図11に示すように、センサ検出値から算出した直径と実測した直径は、ほぼ等しい関係であることがわかる。したがって、センサ検出値から算出した結球野菜Vの直径を、実際の結球野菜Vの直径とみなすことができる。
【0078】
結球野菜Vの質量の算出(ステップS4)においては、演算部35は、ステップS3において算出された第1直径d1を用いて結球野菜の質量(g)を算出する。

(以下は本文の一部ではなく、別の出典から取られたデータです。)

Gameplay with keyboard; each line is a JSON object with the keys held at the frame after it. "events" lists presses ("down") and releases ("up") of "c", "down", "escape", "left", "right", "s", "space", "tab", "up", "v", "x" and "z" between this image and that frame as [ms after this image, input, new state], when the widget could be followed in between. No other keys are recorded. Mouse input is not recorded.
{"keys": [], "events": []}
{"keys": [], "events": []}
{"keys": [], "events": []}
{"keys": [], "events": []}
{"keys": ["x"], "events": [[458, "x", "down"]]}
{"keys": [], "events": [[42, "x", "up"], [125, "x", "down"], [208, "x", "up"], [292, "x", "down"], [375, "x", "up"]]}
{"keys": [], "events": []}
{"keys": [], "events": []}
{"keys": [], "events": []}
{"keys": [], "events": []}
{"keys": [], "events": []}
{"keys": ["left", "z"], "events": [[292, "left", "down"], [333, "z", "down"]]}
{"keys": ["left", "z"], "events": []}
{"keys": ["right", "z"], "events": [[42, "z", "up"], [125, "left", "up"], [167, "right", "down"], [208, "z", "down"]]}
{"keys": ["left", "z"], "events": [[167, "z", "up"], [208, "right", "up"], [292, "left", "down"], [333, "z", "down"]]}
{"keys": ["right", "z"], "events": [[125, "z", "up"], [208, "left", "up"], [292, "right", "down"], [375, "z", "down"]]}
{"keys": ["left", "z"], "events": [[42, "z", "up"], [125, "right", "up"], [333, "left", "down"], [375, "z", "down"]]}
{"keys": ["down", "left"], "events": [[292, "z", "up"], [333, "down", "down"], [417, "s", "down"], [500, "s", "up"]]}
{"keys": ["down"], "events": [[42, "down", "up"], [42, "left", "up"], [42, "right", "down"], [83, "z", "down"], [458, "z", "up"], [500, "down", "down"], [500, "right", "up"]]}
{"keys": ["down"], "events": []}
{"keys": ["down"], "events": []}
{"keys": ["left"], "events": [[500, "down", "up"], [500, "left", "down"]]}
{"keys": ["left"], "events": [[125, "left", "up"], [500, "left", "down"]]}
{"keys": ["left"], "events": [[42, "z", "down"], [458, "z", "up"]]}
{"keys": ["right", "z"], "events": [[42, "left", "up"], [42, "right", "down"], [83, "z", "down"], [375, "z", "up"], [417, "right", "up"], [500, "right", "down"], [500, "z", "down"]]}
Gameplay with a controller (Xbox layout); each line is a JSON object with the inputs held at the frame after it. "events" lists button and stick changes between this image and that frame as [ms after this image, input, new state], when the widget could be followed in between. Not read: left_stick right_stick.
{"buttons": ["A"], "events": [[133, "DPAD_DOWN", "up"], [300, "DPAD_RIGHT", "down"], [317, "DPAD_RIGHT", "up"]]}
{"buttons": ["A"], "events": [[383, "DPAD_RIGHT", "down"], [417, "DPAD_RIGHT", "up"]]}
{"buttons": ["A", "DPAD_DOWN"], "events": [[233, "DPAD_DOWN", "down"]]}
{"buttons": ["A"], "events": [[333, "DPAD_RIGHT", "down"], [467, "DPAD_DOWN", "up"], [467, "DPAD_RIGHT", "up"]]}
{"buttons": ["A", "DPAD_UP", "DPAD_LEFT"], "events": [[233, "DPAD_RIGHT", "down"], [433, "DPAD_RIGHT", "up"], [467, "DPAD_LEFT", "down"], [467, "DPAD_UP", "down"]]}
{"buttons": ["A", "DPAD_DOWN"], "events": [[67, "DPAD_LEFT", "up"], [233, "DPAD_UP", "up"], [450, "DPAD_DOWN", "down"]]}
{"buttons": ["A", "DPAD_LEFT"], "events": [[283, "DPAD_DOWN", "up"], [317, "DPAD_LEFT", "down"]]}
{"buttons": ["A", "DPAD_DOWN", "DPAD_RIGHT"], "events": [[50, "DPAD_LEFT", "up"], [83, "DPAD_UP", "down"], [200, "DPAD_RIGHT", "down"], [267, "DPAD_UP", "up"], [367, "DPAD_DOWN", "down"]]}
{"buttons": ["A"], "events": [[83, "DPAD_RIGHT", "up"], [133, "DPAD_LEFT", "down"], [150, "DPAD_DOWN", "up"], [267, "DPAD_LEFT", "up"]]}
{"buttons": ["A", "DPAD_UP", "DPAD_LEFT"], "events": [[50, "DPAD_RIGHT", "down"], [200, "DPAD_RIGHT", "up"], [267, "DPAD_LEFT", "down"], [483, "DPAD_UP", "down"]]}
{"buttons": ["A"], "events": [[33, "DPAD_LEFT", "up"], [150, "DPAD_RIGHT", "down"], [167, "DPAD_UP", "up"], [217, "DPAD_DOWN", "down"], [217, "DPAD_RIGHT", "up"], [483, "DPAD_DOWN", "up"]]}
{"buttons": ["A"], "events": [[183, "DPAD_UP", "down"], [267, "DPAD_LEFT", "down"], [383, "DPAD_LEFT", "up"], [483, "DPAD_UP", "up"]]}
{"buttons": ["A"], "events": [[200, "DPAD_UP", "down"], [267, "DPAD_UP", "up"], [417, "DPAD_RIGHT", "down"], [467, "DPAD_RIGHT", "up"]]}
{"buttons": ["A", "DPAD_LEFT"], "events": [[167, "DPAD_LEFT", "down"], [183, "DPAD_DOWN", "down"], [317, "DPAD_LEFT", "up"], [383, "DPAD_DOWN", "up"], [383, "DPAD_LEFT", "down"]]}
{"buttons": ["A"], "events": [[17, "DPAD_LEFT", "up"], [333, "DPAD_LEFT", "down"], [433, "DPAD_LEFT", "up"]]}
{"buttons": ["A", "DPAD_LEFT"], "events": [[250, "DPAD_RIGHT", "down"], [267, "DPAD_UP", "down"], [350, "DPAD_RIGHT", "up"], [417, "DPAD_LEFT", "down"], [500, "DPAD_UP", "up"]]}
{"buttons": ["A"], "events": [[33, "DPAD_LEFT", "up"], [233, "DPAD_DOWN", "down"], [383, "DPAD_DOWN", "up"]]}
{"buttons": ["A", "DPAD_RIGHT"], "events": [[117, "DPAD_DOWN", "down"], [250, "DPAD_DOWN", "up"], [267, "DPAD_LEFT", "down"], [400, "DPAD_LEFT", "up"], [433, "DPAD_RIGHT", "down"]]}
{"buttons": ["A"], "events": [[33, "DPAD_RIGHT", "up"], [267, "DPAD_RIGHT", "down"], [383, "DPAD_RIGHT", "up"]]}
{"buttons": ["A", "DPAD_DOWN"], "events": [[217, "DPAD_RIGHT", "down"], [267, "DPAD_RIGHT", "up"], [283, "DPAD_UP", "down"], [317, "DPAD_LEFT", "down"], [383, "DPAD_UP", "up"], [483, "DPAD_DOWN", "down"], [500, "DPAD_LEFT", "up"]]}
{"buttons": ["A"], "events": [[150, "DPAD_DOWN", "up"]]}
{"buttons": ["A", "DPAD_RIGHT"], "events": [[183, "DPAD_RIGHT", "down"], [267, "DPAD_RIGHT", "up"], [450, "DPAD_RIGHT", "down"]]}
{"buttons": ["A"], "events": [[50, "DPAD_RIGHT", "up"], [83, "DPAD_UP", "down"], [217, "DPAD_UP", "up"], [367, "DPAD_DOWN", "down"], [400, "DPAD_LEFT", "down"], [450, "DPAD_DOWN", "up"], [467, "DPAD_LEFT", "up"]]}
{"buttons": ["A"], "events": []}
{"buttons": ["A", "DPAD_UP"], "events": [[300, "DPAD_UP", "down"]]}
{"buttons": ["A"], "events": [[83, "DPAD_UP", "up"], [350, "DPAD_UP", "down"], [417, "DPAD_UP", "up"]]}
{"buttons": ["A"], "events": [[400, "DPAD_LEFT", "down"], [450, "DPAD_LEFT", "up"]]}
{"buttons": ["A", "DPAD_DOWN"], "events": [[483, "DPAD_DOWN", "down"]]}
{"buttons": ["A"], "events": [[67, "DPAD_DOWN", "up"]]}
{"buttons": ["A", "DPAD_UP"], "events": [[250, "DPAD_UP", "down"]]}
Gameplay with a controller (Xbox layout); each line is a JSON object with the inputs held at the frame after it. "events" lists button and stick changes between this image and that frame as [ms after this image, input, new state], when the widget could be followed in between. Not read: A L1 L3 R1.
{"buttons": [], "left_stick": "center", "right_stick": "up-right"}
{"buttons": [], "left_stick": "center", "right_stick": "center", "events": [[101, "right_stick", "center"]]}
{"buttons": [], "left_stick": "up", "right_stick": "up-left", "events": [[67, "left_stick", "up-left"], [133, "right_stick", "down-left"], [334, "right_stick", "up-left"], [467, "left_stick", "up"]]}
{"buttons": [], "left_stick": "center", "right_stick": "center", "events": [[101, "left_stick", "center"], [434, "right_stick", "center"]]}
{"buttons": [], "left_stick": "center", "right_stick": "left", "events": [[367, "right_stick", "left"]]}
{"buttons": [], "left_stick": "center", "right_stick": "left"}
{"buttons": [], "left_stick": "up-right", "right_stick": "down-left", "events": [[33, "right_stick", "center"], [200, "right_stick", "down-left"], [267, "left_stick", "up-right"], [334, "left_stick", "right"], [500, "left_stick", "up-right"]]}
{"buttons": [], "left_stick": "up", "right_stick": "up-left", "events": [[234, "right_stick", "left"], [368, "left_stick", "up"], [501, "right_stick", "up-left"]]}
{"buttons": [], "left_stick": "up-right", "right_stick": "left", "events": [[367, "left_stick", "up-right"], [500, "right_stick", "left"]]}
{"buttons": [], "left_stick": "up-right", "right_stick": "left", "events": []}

演算部35は、予め用意された結球野菜の直径と質量の関係を参照して、結球野菜Vの直径から結球野菜の質量(g)を算出する。結球野菜の直径と質量との間には比較的高い相関関係があり、直径から質量を算出することができる。したがって、結球野菜Vの直径を測定することによって、圃場収量の推定が可能となる。
【0079】
図12は、センサ検出値から算出した結球野菜の直径と、結球野菜の質量との関係を示すグラフである。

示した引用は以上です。